■ Trecho selecionado ■

Eu odeio Millôr

O Humor morreu / como dá depressão / foi indo e se perdeu / num grande vagalhão / de textos vãos / E o pior, Deus! / É que o filet minhão / o Millôr já escreveu Millôr Fernandes, como eu te odeio. Sua inteligência afiada, sua criatividade infindável, suas observações perfurantes. Tudo isso não passa de uma afronta ao meu próprio ser carente de genialidade.

Como é possível alguém possuir tantas virtudes e me deixar aqui, um mero comediante de aldeia, lambendo as feridas da dor de cotovelo?

Não, não consigo suportar sua versatilidade. Enquanto me debatia em minhas tentativas comezinhas de humor, você desenhava, escrevia, pintava, atirava suas flechas de sagacidade em todas as direções. E, é claro, o público adorando tudo, enquanto luto para arrancar um risinho de canto de boca de meia dúzia de seguidores (ainda) fiéis.
Sua coragem é outro ponto que me revira o estômago, Millôr Fernandes. Você nunca teve medo de enfrentar os tabus e quebrar as barreiras sociais com seu sarcasmo. Eu, por meu lado, fico trancado em minhas limitações, mal conseguindo formular uma piada sem que ofenda a avó de alguém.

■ Dados fornecidos ■
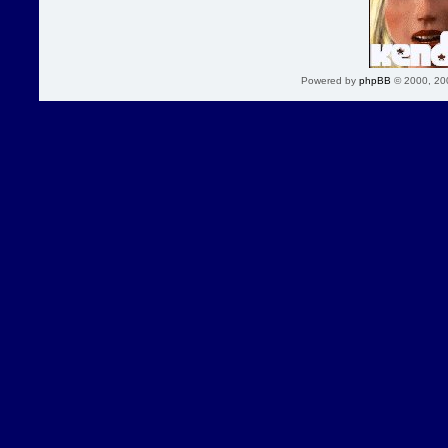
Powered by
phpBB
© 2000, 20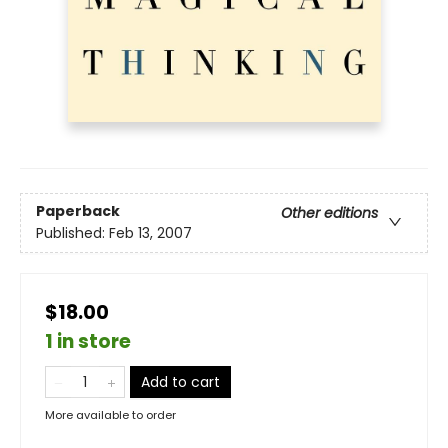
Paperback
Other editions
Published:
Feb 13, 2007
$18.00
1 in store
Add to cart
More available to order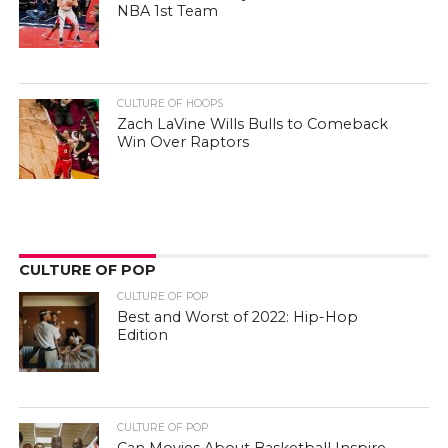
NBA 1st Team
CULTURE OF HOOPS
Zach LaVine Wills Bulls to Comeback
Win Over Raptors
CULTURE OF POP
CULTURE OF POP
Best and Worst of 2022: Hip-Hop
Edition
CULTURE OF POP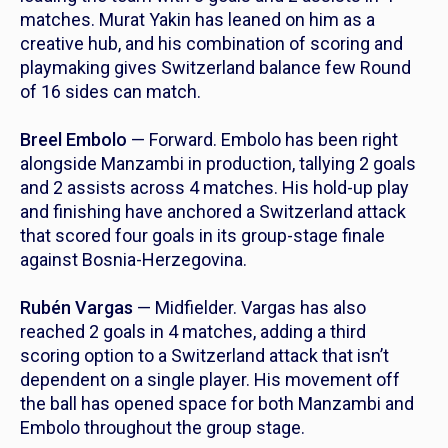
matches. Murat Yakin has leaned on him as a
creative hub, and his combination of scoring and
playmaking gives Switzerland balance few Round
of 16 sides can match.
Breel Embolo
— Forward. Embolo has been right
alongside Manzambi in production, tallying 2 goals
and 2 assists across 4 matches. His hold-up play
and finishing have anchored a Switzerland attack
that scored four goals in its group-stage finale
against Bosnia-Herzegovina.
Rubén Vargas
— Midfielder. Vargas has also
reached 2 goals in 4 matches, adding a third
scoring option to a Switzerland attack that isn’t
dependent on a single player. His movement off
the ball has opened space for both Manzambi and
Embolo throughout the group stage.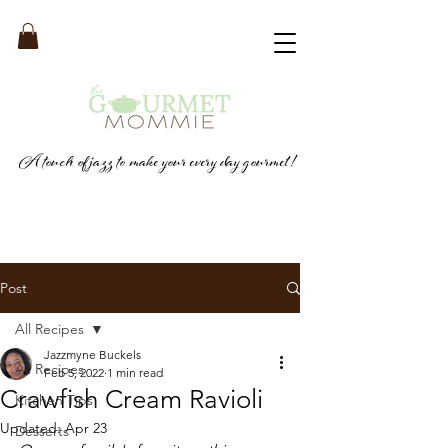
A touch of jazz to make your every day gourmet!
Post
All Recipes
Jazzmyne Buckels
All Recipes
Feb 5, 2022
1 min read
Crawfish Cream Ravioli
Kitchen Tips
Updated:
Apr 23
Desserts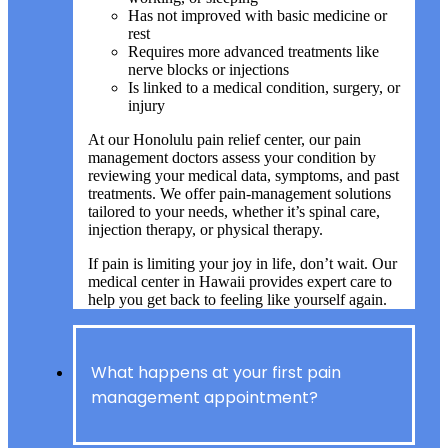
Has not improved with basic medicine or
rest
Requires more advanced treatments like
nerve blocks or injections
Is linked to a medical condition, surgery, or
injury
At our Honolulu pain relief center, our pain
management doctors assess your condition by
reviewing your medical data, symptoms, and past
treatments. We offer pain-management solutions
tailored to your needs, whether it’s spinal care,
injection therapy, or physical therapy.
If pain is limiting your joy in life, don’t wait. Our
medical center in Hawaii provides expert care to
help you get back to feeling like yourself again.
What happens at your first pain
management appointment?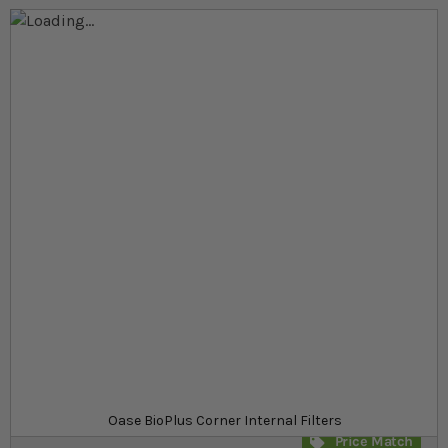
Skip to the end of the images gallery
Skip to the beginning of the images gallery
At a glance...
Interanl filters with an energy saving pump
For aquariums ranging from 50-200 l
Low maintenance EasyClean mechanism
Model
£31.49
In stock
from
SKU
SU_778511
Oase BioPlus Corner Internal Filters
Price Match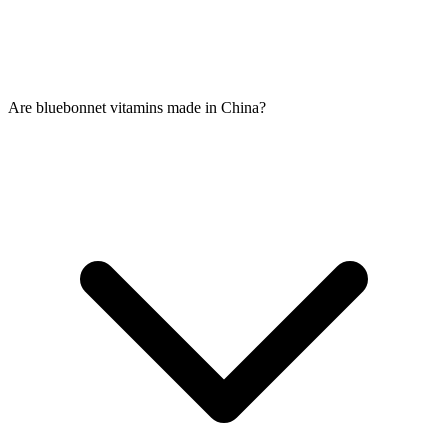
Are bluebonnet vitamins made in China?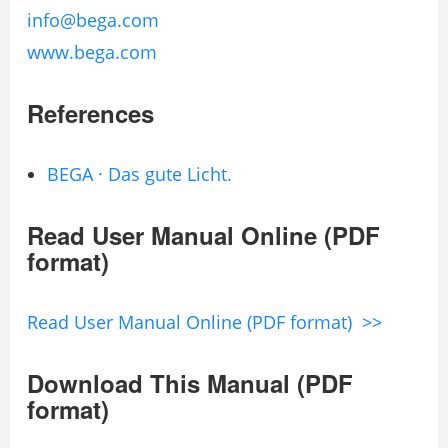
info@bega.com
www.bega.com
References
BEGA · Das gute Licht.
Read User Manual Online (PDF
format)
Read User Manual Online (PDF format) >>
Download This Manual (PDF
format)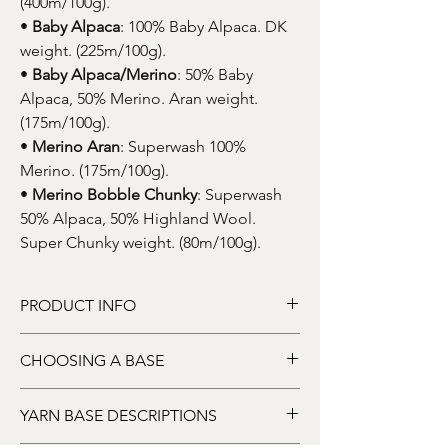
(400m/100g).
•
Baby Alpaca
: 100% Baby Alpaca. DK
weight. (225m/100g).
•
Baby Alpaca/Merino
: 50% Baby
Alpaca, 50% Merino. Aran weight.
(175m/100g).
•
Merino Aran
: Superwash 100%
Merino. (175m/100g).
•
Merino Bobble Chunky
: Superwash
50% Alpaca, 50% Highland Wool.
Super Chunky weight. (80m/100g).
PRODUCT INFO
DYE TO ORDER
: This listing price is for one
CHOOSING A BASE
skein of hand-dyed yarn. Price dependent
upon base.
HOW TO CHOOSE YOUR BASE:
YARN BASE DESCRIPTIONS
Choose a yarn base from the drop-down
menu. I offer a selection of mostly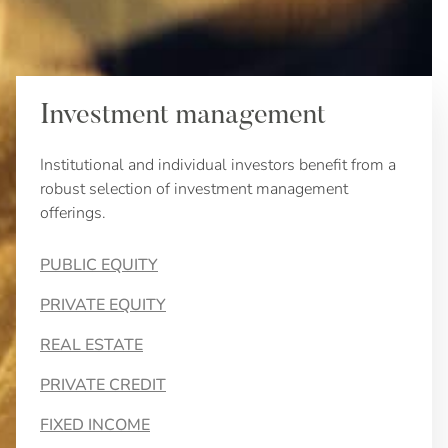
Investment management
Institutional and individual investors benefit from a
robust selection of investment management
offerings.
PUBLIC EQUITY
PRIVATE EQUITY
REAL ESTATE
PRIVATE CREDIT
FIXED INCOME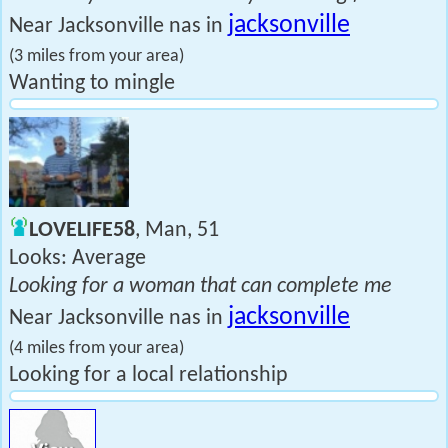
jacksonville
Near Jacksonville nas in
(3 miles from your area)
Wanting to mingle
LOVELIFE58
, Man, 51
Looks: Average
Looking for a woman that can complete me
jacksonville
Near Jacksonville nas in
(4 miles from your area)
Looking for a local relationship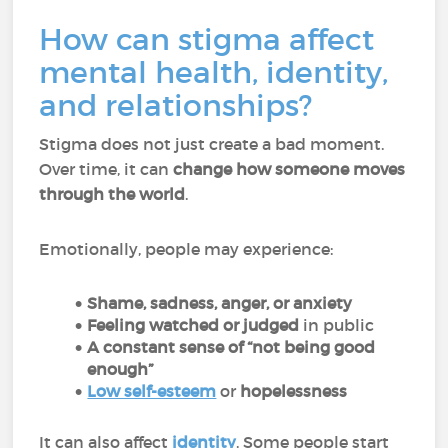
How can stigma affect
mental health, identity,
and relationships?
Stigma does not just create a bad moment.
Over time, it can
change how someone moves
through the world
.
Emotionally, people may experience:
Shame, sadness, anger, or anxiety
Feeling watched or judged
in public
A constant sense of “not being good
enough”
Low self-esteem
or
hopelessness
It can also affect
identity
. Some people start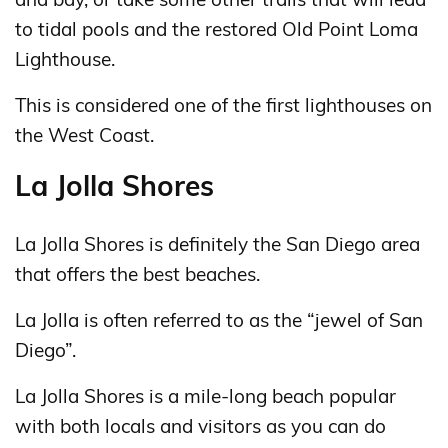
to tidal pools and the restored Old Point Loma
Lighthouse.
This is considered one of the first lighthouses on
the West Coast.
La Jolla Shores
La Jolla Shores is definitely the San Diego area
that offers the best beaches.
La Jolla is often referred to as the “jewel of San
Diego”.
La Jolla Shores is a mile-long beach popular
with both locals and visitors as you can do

* * *

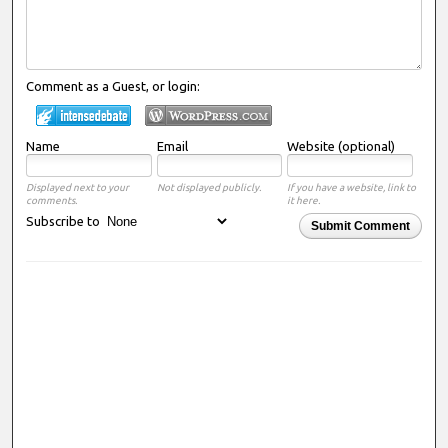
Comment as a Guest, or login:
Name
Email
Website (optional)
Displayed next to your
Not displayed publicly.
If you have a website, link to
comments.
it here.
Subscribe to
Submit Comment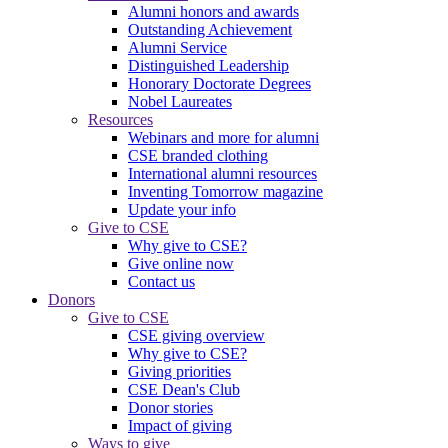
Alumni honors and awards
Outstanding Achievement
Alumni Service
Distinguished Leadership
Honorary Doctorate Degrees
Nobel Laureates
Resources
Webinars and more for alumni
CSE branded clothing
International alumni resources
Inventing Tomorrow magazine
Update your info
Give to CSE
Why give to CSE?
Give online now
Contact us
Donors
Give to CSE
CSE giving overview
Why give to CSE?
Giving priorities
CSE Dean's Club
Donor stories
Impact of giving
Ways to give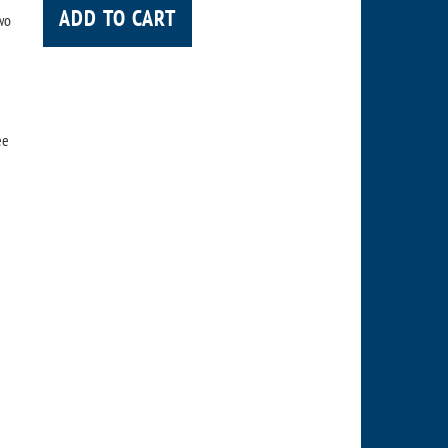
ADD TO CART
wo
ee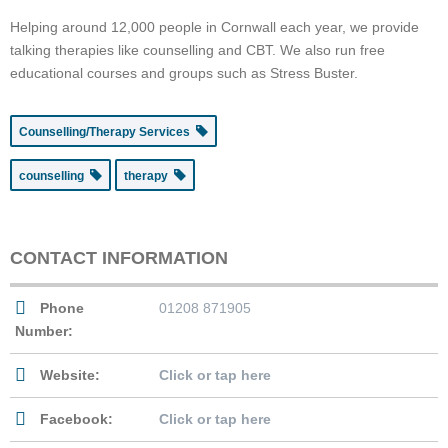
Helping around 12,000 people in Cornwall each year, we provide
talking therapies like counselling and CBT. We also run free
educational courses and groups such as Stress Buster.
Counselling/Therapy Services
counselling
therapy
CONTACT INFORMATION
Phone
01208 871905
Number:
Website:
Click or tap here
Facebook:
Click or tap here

* * *

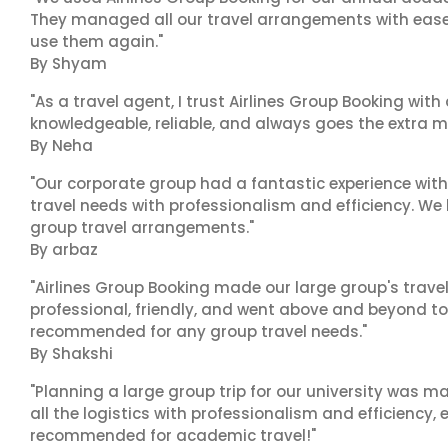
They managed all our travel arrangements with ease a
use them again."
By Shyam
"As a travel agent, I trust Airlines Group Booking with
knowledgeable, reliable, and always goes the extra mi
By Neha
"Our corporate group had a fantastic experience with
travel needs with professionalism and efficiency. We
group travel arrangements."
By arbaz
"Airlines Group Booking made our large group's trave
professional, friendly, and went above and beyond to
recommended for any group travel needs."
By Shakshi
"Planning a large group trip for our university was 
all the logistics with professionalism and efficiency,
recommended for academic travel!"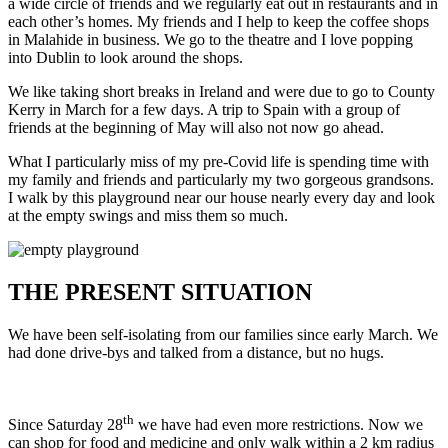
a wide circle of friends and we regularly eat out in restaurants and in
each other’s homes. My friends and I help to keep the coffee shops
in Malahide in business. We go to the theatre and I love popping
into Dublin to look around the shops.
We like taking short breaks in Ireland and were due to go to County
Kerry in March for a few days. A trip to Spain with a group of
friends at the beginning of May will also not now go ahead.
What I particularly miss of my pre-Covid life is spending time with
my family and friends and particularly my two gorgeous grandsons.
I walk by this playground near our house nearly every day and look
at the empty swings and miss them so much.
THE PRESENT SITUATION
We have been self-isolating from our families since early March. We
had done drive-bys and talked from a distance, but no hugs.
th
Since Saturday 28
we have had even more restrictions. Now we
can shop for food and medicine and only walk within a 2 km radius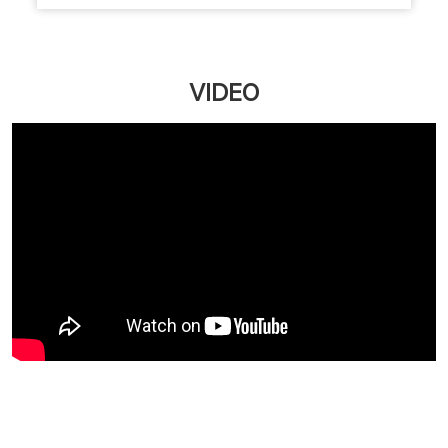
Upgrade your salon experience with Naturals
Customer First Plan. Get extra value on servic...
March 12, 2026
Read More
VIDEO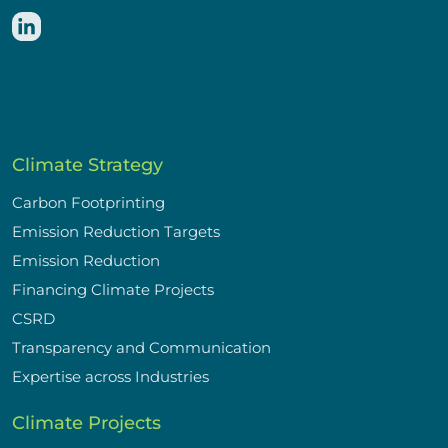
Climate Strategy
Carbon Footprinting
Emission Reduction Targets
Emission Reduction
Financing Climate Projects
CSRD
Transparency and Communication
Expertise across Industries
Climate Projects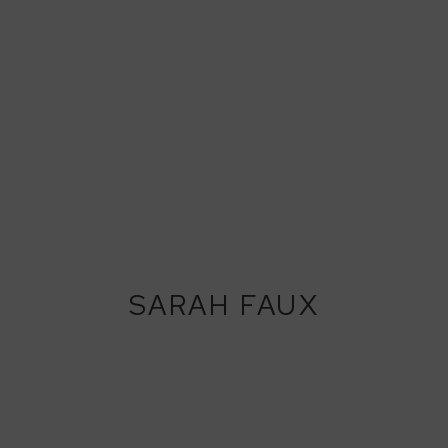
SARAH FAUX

■ Descrição da tarefa ■
Reescreva de forma mais curta o parágrafo do texto sobre Millôr Fernandes que começa com "Sua coragem é outro ponto", mantendo seus fatos principais.

■ Resposta à tarefa ■
Sua coragem me revira o estômago, Millôr Fernandes: você nunca temeu enfrentar tabus e romper barreiras sociais com sarcasmo, enquanto eu, trancado em minhas limitações, mal consigo fazer uma piada sem ofender a avó de alguém.